MIN. PERFORMANCE FEE: $105 per performance.
THE STORY: As the play begins a young man, Himmer, is trying to console his father on the death of his long-estranged wife (and Himmer’s mother) whom neither has seen for many years, but the older man, Jacob, is apparently more interested in his model trains. Himmer then conceives the idea of honoring his mother’s memory by staging a verse play, The Ruins of Athens, which she had written in her youth, but, in the meantime, his friend Samantha, a compulsive lover of married men, arrives to inform him that both she and he have tested seropositive for HIV test—which means that both are harboring the HIV virus, if not actually stricken with the disease.

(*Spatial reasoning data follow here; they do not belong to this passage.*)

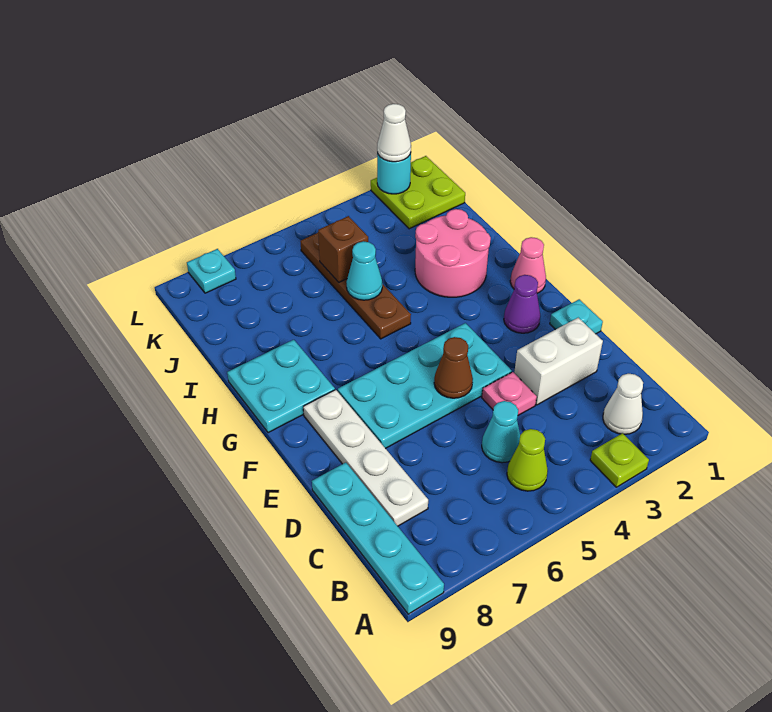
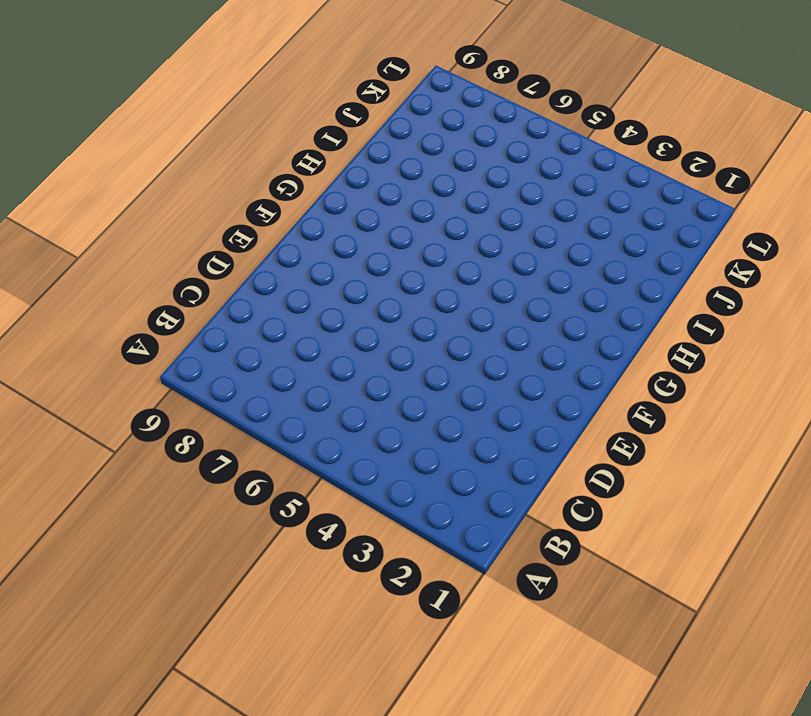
none -> lime plate A3 level 1
none -> cyan plate A9:D9 level 1
none -> white cone B2 level 1

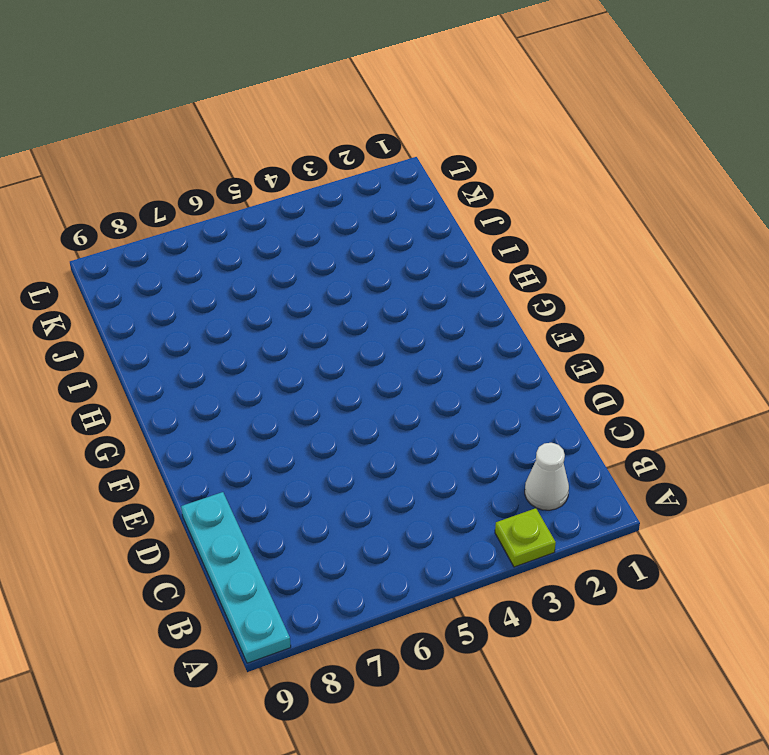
none -> lime cone B5 level 1
none -> cyan cone C5 level 1
none -> white plate C8:F8 level 1

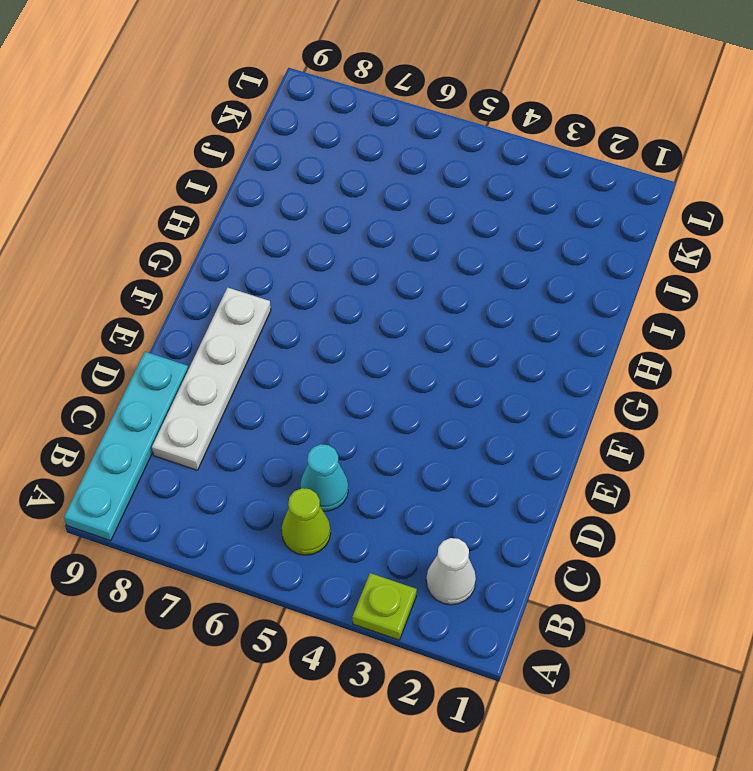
none -> white brick D2:D3 level 1
none -> pink plate D4 level 1
none -> cyan plate E1 level 1

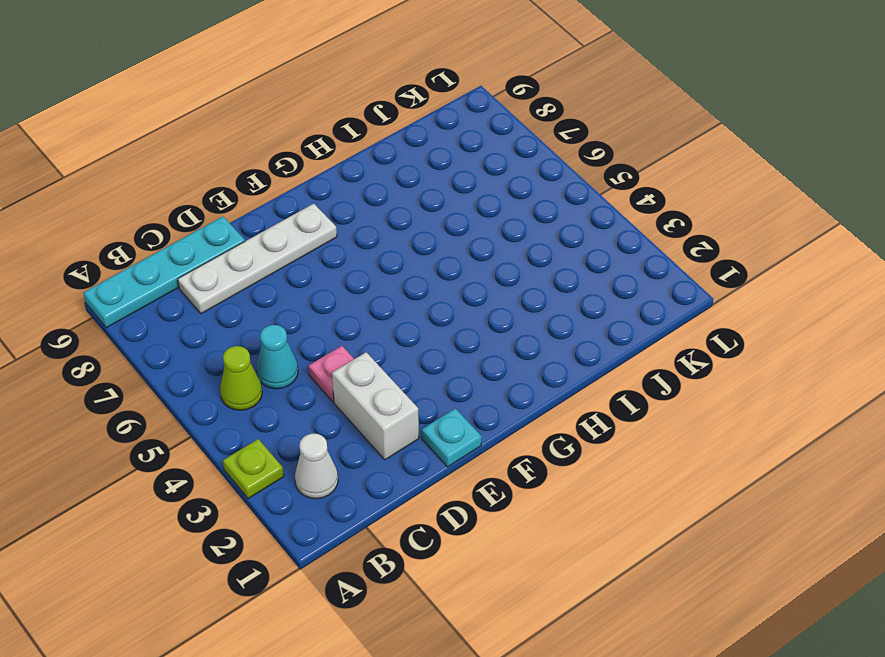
none -> cyan plate E4:F7 level 1
none -> purple cone F2 level 1
none -> pink cone G1 level 1

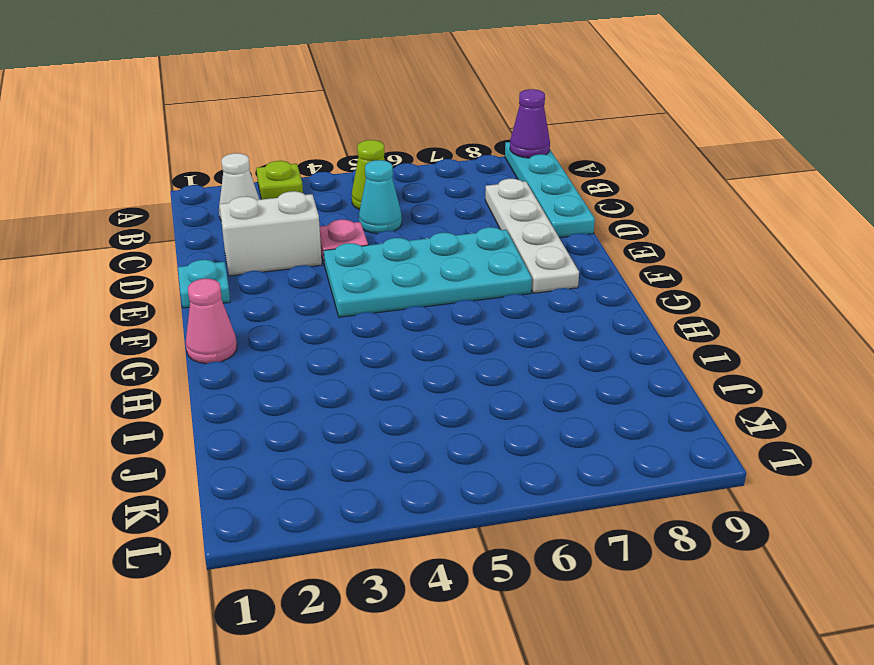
purple cone A9 level 2 -> purple cone F2 level 1
none -> cyan plate G8:H9 level 1
none -> pink round brick H2:I3 level 1
none -> brown plate H5:K5 level 1

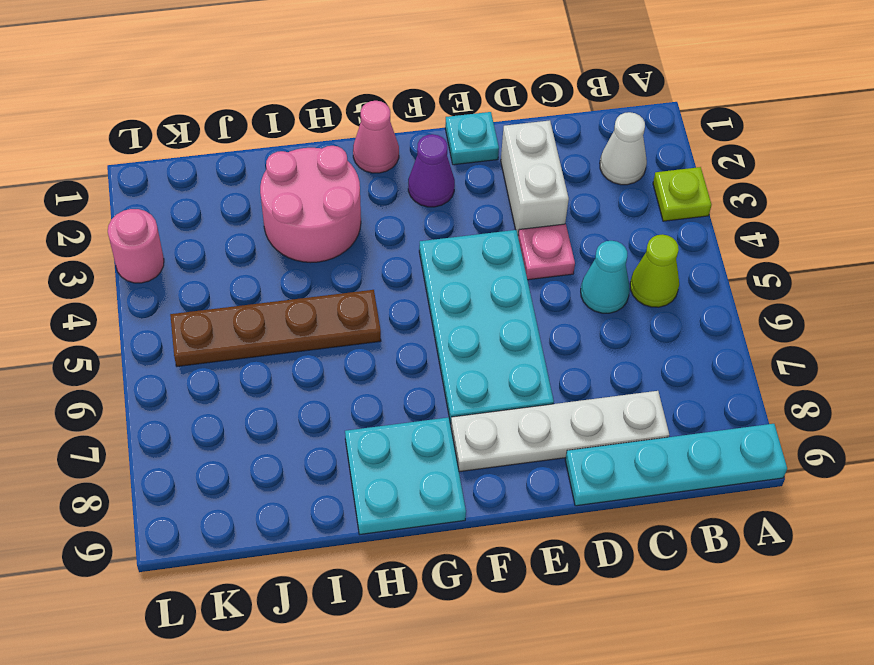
pink round brick L3 level 1 -> none
none -> lime plate K1:L2 level 1
none -> cyan plate L8 level 1
none -> brown cone E5 level 2

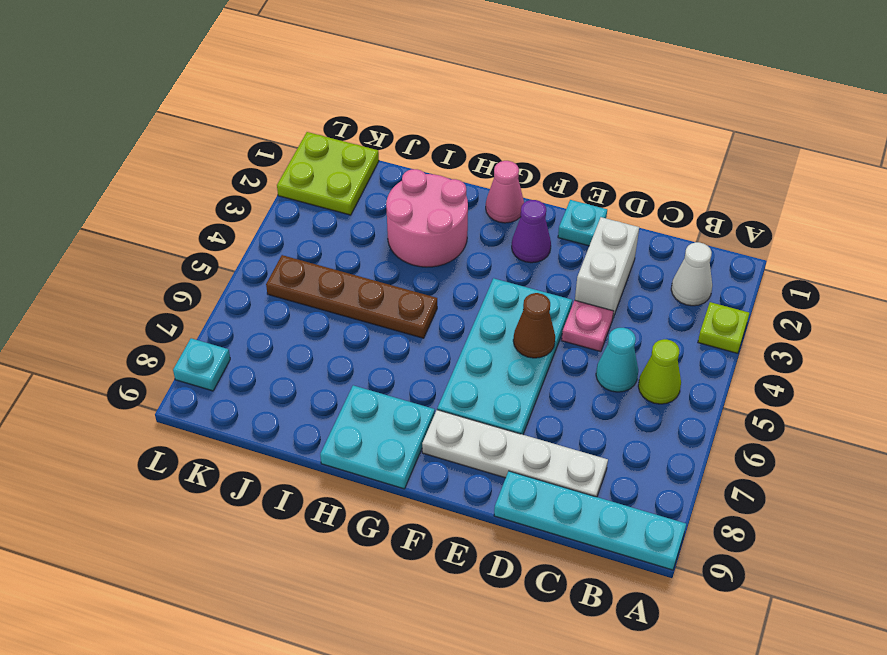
none -> cyan cone I5 level 2
none -> brown brick J5 level 2
none -> cyan round brick L2 level 2

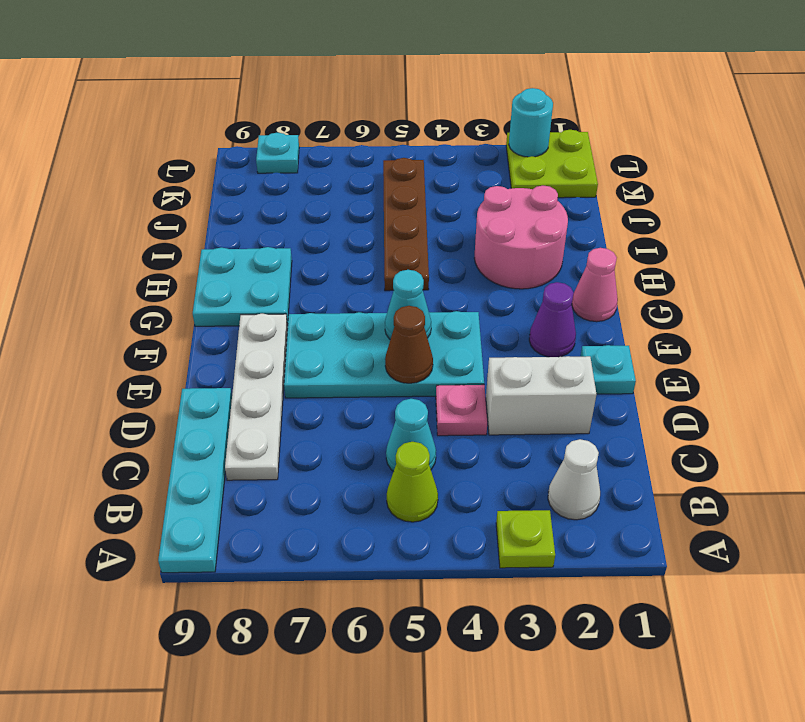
cyan cone F5 level 2 -> cyan cone I5 level 2
none -> brown brick J5 level 2
none -> white cone L2 level 3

To Himmer, once married but now a declared homosexual, this constitutes yet another instance of the futility, the purposelessness, the random cruelty of modern life, but he forges ahead nevertheless, abetted by his friend Prentice (who is recovering from the breakup of a long-standing gay relationship); an actor, Patrick (who is suicidally despairing about the status of his career); and Debbie (an eccentric young heiress with a penchant for older men who is smitten by Himmer’s poet-father). Eventually Himmer and the others do indeed perform the play, albeit at an AIDS research center to which they have retreated and where, with a customary mixture of angst and dismay, Himmer decides to substitute real poison for the hemlock called for in the final scene of his mother’s epic—thereby providing, for those who wish it, an easy means of exit from a world that seems to make little sense in the first place.
An antic and theatrically fanciful examination of modern mores, and a troubled society which, as stated by The Village Voice, “…has structured itself to lose touch with its own reality and replace values with appearances."

“…I am partial to the author’s loony treatment of serious themes.” —New York Daily News.

“…verbal fireworks…” —New York Post.